# How Do I Remove The Nasty Smell From Ibex?



## classicshooting

I recently received an Ibex head and shoulder mount of an animal I shot just over a year ago. The thing reeks. It does not smell like rotten flesh. Instead it has that musky goat smell common to living Ibex. I was told that it might smell "a little" because it is difficult to remove all the smell during the taxidermy process. But my mount has much more than a little odor. I went to SCI this year and as I walked the floor I encountered many Ibex mounts and took the opportunity to sniff them. I was very thorough in my investigations and I am sure people must have wondered about the crazy man smelling goats up, down, and all around but I wanted to if my Ibex is out of the ordinary. None of the SCI mounts smelled bad and only a few had the slightest hint of any animal odor.

My office smells like I am keeping goats in it. How can I get the stink off my Ibex?


----------



## liljoe

I would get some advice from a reputable taxidermist.

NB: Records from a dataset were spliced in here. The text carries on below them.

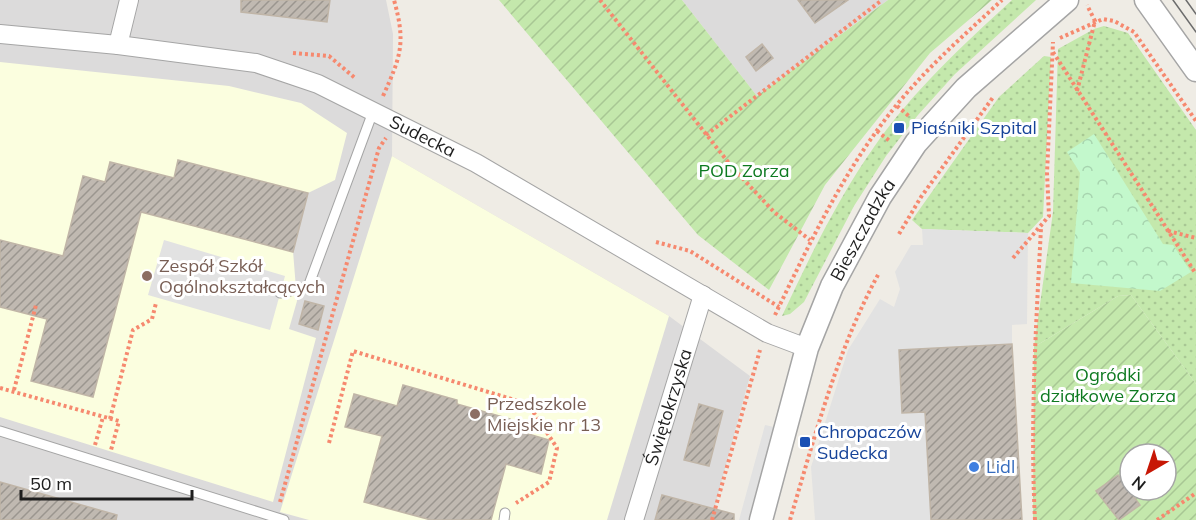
<svg xmlns="http://www.w3.org/2000/svg" width="1196" height="520" font-family="Mulish,sans-serif">
	<style>
		.residential { fill: #dcdbdb }
		.education { fill: #fbfedf }
		.grass { fill: url(#grass-dots) }
		.park { fill: url(#park-crowns) }
		.garden { fill: url(#garden-furrows); fill-rule: evenodd }
		.parking { fill: #e2e2e2 }
		.building { fill: url(#building-hatch); stroke: #c0b5a7; stroke-width: 1.5 }
		.lines { fill: none; stroke-linecap: round; stroke-linejoin: round }
		.service-casing { stroke: #a5a5a5; stroke-width: 11 }
		.minor-casing { stroke: #a5a5a5; stroke-width: 20 }
		.tertiary-casing { stroke: #a5a5a5; stroke-width: 25 }
		.path { stroke: #f6896f; stroke-width: 4; stroke-dasharray: 3 3; stroke-linecap: butt }
		.service { stroke: #fff; stroke-width: 9 }
		.minor { stroke: #fff; stroke-width: 18 }
		.tertiary { stroke: #fff; stroke-width: 22 }
		.tram { stroke: #6c6c6c; stroke-width: 1.5 }
		.transit-dot { fill: #1a4fb4; stroke: #fff; stroke-width: 2 }
		.education-dot { fill: #8d6e63; stroke: #fff; stroke-width: 2 }
		.shop-dot { fill: #3f7fe0; stroke: #fff; stroke-width: 2 }
		.labels { text-anchor: middle; stroke-width: 6; stroke-linejoin: round; paint-order: stroke }
		.transit-label { font-size: 18px; fill: #164399; stroke: #fff; text-anchor: start }
		.street-label { font-size: 18px; fill: #1e1e1e; stroke: #fff }
		.park-label { font-size: 18px; fill: #0e7a21; stroke: #fff }
		.education-label { font-size: 18px; fill: #785e54; stroke: #fff; text-anchor: start }
		.shop-label { font-size: 18px; fill: #366cbe; stroke: #fff; text-anchor: start }
	</style>
	<defs>
		<pattern id="grass-dots" width="8" height="8" patternUnits="userSpaceOnUse" patternTransform="scale(1.5)"><rect width="8" height="8" fill="#c4e8ac"/><path d="M2 2h.1M6 6h.1" fill="none" stroke="#a8c794" stroke-width="1.8" stroke-linecap="round"/></pattern>
		<pattern id="park-crowns" width="20" height="18" patternUnits="userSpaceOnUse" patternTransform="scale(1.5)"><rect width="20" height="18" fill="#c3f8cc"/><path d="M2 6a3 3 0 1 1 6 0M12 15a3 3 0 1 1 6 0" fill="none" stroke="#a7d4af"/></pattern>
		<pattern id="garden-furrows" width="10" height="10" patternUnits="userSpaceOnUse" patternTransform="scale(1.5)"><rect width="10" height="10" fill="#c4e8ac"/><path d="M-1 1l2-2M0 10L10 0M9 11l2-2" fill="none" stroke="#a8c794"/></pattern>
		<pattern id="building-hatch" width="6" height="6" patternUnits="userSpaceOnUse" patternTransform="scale(1.5)"><rect width="6" height="6" fill="#c0b9b1"/><path d="M-1 1l2-2M0 6l6-6M5 7l2-2" fill="none" stroke="#9b968f"/></pattern>
	</defs>
	<rect width="100%" height="100%" fill="#efece5"/>
	<g class="residential">
		<path d="M 0,0 L 386,0 L 393,34 L 392,156 L 669,316 L 750,376 L 711,520 L 0,520 Z"/>
		<path d="M 682,0 L 888,0 L 757,96 Z"/>
	</g>
	<g class="education">
		<path d="M 0,62 L 229,86 L 301,103 L 347,133 L 335,180 L 308,193 L 293,251 L 297,301 L 289,329 L 316,338 L 273,502 L 0,417 Z"/>
		<path d="M 392,156 L 669,316 L 607,520 L 309,520 L 280,512 Z"/>
	</g>
	<g class="grass">
		<path d="M 1012,0 L 1036,0 L 955,74 L 918,115 L 886,156 L 854,206 L 804,302 L 790,314 L 782,316 C 809,258 837,200 874,147 C 912,92 963,45 1012,0 Z"/>
		<path d="M 1104,26 L 1128,33 L 1196,130 L 1196,384 L 1131,295 L 1118,296 L 1034,347 L 1053,212 L 1058,49 L 1094,29 Z"/>
		<path d="M 1044,56 L 1051,57 L 1043,217 L 1028,233 L 922,229 L 912,220 L 999,97 Z"/>
	</g>
	<path class="park" d="M 1094,134 L 1163,244 L 1173,245 L 1191,272 L 1160,291 L 1071,283 L 1080,173 L 1067,152 Z"/>
	<g class="garden">
		<path d="M 499,0 L 682,0 L 757,96 L 888,0 L 992,0 L 930,53 L 825,185 L 769,290 L 698,235 Z"/>
		<path d="M 1131,295 L 1196,384 L 1196,520 L 1033,520 L 1034,347 L 1118,296 ZM 1130,454 L 1166,454 L 1166,490 L 1130,490 Z"/>
	</g>
	<g class="parking">
		<path d="M 922,229 L 1028,233 L 1027,324 L 1012,325 L 1012,344 L 899,350 L 902,413 L 925,412 L 931,520 L 815,520 L 811,467 L 848,350 L 880,299 L 894,307 L 900,289 L 895,272 L 911,245 L 923,245 Z"/>
		<path d="M 164,240 L 285,276 L 270,330 L 148,295 Z"/>
		<path d="M 765,425 L 774,427 L 748,520 L 739,520 Z"/>
	</g>
	<g class="building">
		<path d="M 241,0 L 330,0 L 327,22 L 241,12 Z"/>
		<path d="M 798,0 L 848,0 L 815,23 Z"/>
		<path d="M 762,44 L 773,58 L 756,71 L 746,57 Z"/>
		<path d="M 178,160 L 308,193 L 293,252 L 141,212 L 93,397 L 31,381 L 47,319 L 0,307 L 0,240 L 63,256 L 83,176 L 105,182 L 110,162 L 174,178 Z"/>
		<path d="M 305,301 L 324,306 L 318,330 L 299,324 Z"/>
		<path d="M 1012,344 L 1022,520 L 931,520 L 925,412 L 902,413 L 899,350 Z"/>
		<path d="M 403,385 L 457,400 L 457,404 L 510,419 L 508,428 L 549,440 L 541,474 L 506,464 L 491,520 L 431,520 L 364,502 L 382,436 L 345,427 L 354,394 L 397,406 Z"/>
		<path d="M 699,404 L 723,411 L 709,466 L 684,460 Z"/>
		<path d="M 1118,475 L 1140,505 L 1119,520 L 1096,491 Z"/>
		<path d="M 0,482 L 117,515 L 116,520 L 0,520 Z"/>
		<path d="M 662,495 L 734,514 L 734,520 L 655,520 Z"/>
	</g>
	<g class="lines">
		<defs>
			<g id="service">
				<path d="M 280,293 L 308,287 L 374,109"/>
				<path d="M 0,431 L 284,520"/>
				<path d="M 504,520 L 505,513"/>
			</g>
			<g id="minor">
				<path id="s1" d="M 0,34 L 118,45 L 256,63 L 318,84 L 476,163 L 767,333 L 807,348"/>
				<path d="M 118,45 L 129,0"/>
				<path id="s2" d="M 634,520 L 703,295"/>
			</g>
			<g id="tertiary">
				<path d="M 1146,0 L 1196,70"/>
				<path id="s3" d="M 761,520 L 807,348 L 832,286 L 880,197 L 916,143 L 966,88 L 1067,0"/>
			</g>
		</defs>
		<use href="#service" class="service-casing"/>
		<use href="#minor" class="minor-casing"/>
		<use href="#tertiary" class="tertiary-casing"/>
		<g class="path">
			<path d="M 600,0 L 732,167 L 774,212 L 810,240"/>
			<path d="M 1060,38 L 1103,19 L 1114,21 L 1134,32 L 1196,121"/>
			<path d="M 1053,52 L 1196,274"/>
			<path d="M 293,53 L 329,56 L 355,78"/>
			<path d="M 1077,91 L 1095,21 L 1087,5"/>
			<path d="M 383,96 C 401,56 406,43 394,0"/>
			<path d="M 897,106 L 910,117"/>
			<path d="M 877,131 L 891,142"/>
			<path d="M 706,135 L 882,0"/>
			<path d="M 1168,231 L 1196,238"/>
			<path d="M 899,234 L 921,197 L 994,96"/>
			<path d="M 656,242 L 690,251 L 779,307"/>
			<path d="M 1013,258 L 1049,216 L 1047,173 L 1053,42"/>
			<path d="M 775,315 C 814,234 852,153 913,86 C 941,55 972,28 1002,0"/>
			<path d="M 0,388 L 119,421 L 111,450"/>
			<path d="M 14,390 L 36,305"/>
			<path d="M 110,419 L 133,330 L 152,319 L 156,303"/>
			<path d="M 329,443 L 353,351 L 528,404 L 557,448 L 549,482 L 516,503"/>
			<path d="M 95,445 L 103,417"/>
			<path d="M 280,502 L 379,148 L 386,138"/>
			<path d="M 712,520 L 760,350"/>
			<path d="M 790,520 C 815,436 837,350 879,273"/>
			<path d="M 1035,520 C 1030,423 1036,326 1041,228"/>
			<path d="M 1157,520 L 1196,493"/>
		</g>
		<use href="#service" class="service"/>
		<use href="#minor" class="minor"/>
		<use href="#tertiary" class="tertiary"/>
		<g class="tram">
			<path d="M 1173,0 L 1196,32"/>
			<path d="M 1186,0 L 1196,14"/>
		</g>
	</g>
	<g class="transit-dot">
		<rect x="893" y="122" width="12" height="12" rx="3"/>
		<rect x="799" y="436" width="12" height="12" rx="3"/>
	</g>
	<g class="education-dot">
		<circle cx="147" cy="276" r="6"/>
		<circle cx="475" cy="414" r="6"/>
	</g>
	<circle class="shop-dot" cx="974" cy="467" r="6"/>
	<g class="labels">
		<g class="transit-label">
			<text x="911" y="134">Piaśniki Szpital</text>
			<text x="817" y="438">Chropaczów<tspan x="817" dy="21">Sudecka</tspan></text>
		</g>
		<g class="street-label">
			<text dy="6" stroke="none"><textPath href="#s1" startOffset="440">Sudecka</textPath></text>
			<text dy="6" stroke="none"><textPath href="#s3" startOffset="309">Bieszczadzka</textPath></text>
			<text dy="6" stroke="none"><textPath href="#s2" startOffset="118">Świętokrzyska</textPath></text>
		</g>
		<g class="park-label">
			<text x="744" y="177">POD Zorza</text>
			<text x="1108" y="381">Ogródki<tspan x="1108" dy="21">działkowe Zorza</tspan></text>
		</g>
		<g class="education-label">
			<text x="159" y="272">Zespół Szkół<tspan x="159" dy="21">Ogólnokształcących</tspan></text>
			<text x="487" y="410">Przedszkole<tspan x="487" dy="21">Miejskie nr 13</tspan></text>
		</g>
		<g class="shop-label">
			<text x="986" y="473">Lidl</text>
		</g>
	</g>
	<g transform="translate(1148 472) rotate(219)"><circle r="28" fill="#ffffff" stroke="#a5a5a5" stroke-width="1.5"/>
	<path d="M0-4.5L10 22L0 15L-10 22Z" fill="#c71705"/>
	<text y="-9" font-size="16" font-weight="bold" text-anchor="middle" fill="#1e1e1e">N</text>
	</g>
	<path d="M21 490v9h171v-9" fill="none" stroke="#1e1e1e" stroke-width="3"/>
	<text x="30" y="490" font-size="18" fill="#1e1e1e" stroke="#ffffff" stroke-width="4.5" paint-order="stroke">50 m</text>
</svg>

One thing I have done to remove various smells is to go the local store and buy all the cloves they have - yes cloves like in spices. If you can put your ibex in a large plastic bag, sprinkle the cloves generously all over the mount and seal up the plastic bag air tight for at least a week. Remove, vac off any/all cloves and repeat if needed.

Cloves will absorb a lot of irritant odors.

I have used this a number of times on various needs and if this wasn't a public forum I'd relay how this has been used since cloves have been in existence.


----------